¿Es el “hambre” algo que todos, debido a nuestra biología como seres humanos, hemos experimentado alguna vez o es, por el contrario, una condición que, como sociedad privilegiada que cuenta con un acceso seguro a los servicios básicos, nunca llegará a experimentar? Ésta es una pregunta que nunca me había planteado hasta que comencé mi aventura en Acción contra el Hambre como voluntaria de comunicación de la Unión Europea. Solo han transcurrido unos pocos meses en terreno, sobre todo de adaptación, pero ya he podido darme cuenta de que estoy aprendiendo grandes lecciones, también a nivel personal.
Un suceso en concreto me condujo a reflexionar acerca de una idea errónea muy común en nuestra sociedad de la que no era consciente pero que ahora resulta obvia para mí. Durante un viaje de vuelta a Beirut, conocí a dos chicos en el aeropuerto con los que compartiría avión. Lo que comenzó como una charla trivial para matar el tiempo, terminó en todo un debate sobre la pobreza y el hambre desde que se interesaron por mi trabajo en la organización. La conversación estaba resultando interesante hasta que uno de ellos insistió en que no existe “hambre” como tal en el Líbano ya que “esto no es África, pues todo padre y madre puede, al menos dar un manoush (típico desayuno callejero libanés que consiste básicamente en pan sazonado con especias) a sus hijos cada día”. No salgo de mi asombro desde el momento en que escuché estas palabras.
Cualquier comida no puede considerarse lo suficientemente nutritiva para cubrir las necesidades nutricionales básicas. Además, otros aspectos deben ser considerados para determinar si un alimento es seguro y realmente saludable. La falta de conciencia alrededor de este asunto en la mayoría de las sociedades es la razón principal por la cual algunos sectores de la población pasan desapercibidos en las respuestas humanitarias. Concretamente en el Líbano, un país afectado simultáneamente por múltiples crisis, más del 30% de los niños se va a la cama con hambre o se salta alguna comida, y el 77% de los hogares no tiene suficiente alimento para cubrir la mínima ingesta diaria recomendada, según un reciente informe publicado por UNICEF. En el caso de los refugiados sirios, el número asciende hasta un alarmante 99%.
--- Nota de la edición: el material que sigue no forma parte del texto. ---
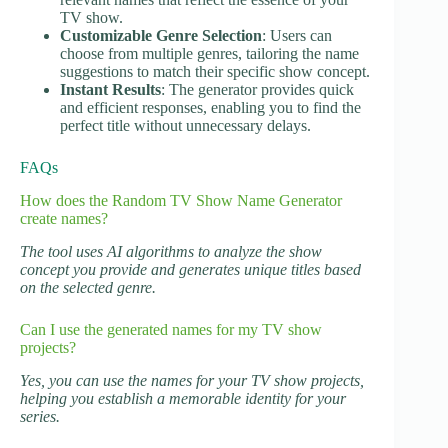
TV show.
Customizable Genre Selection
: Users can
choose from multiple genres, tailoring the name
suggestions to match their specific show concept.
Instant Results
: The generator provides quick
and efficient responses, enabling you to find the
perfect title without unnecessary delays.
FAQs
How does the Random TV Show Name Generator
create names?
The tool uses AI algorithms to analyze the show
concept you provide and generates unique titles based
on the selected genre.
Can I use the generated names for my TV show
projects?
Yes, you can use the names for your TV show projects,
helping you establish a memorable identity for your
series.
La consecuencia de una dieta tan extremadamente pobre es lo que los hermanos Fesser llaman en su documental, muy recomendado, “El monstruo invisible”, que no es otra cosa que desnutrición crónica, una forma de fallo en el crecimiento que causa retrasos tanto físicos como cognitivos en el desarrollo de los más pequeños debido a una deficiencia de nutrientes específicos. Aunque los síntomas son menos visibles que los de la desnutrición aguda, mucho más grave y caracterizada por una pérdida de peso extrema, los efectos de estas carencias afectan, no sólo a los procesos físicos, cognitivos y emocionales, sino también a su productividad como adultos a largo plazo, contribuyendo así a perpetuar las condiciones de pobreza en el país.
Dejemos claro que, de ninguna manera, mi intención es culpar a este chico del aeropuerto porque, como apuntaba al principio, el concepto del hambre es muy complejo y difícil de interpretar correctamente. Sin embargo, lo que he aprendido acerca del hambre, es que es necesario un cambio en la percepción general alrededor del tema, y he de decir que me siento inmensamente agradecida de, como comunicadora, poder tomar parte en esta misión con Acción contra el Hambre gracias a la iniciativa del voluntariado europeo. ¡Y esto no ha hecho más que comenzar!
En la foto de este artículo: Esta pequeña refugiada siria vive con su familia en un refugio colectivo compartido con numerosas familias más en el sur del Líbano cuya situación de vulnerabilidad les impide llevar los hábitos de alimentación e higiene necesarios para una buena salud.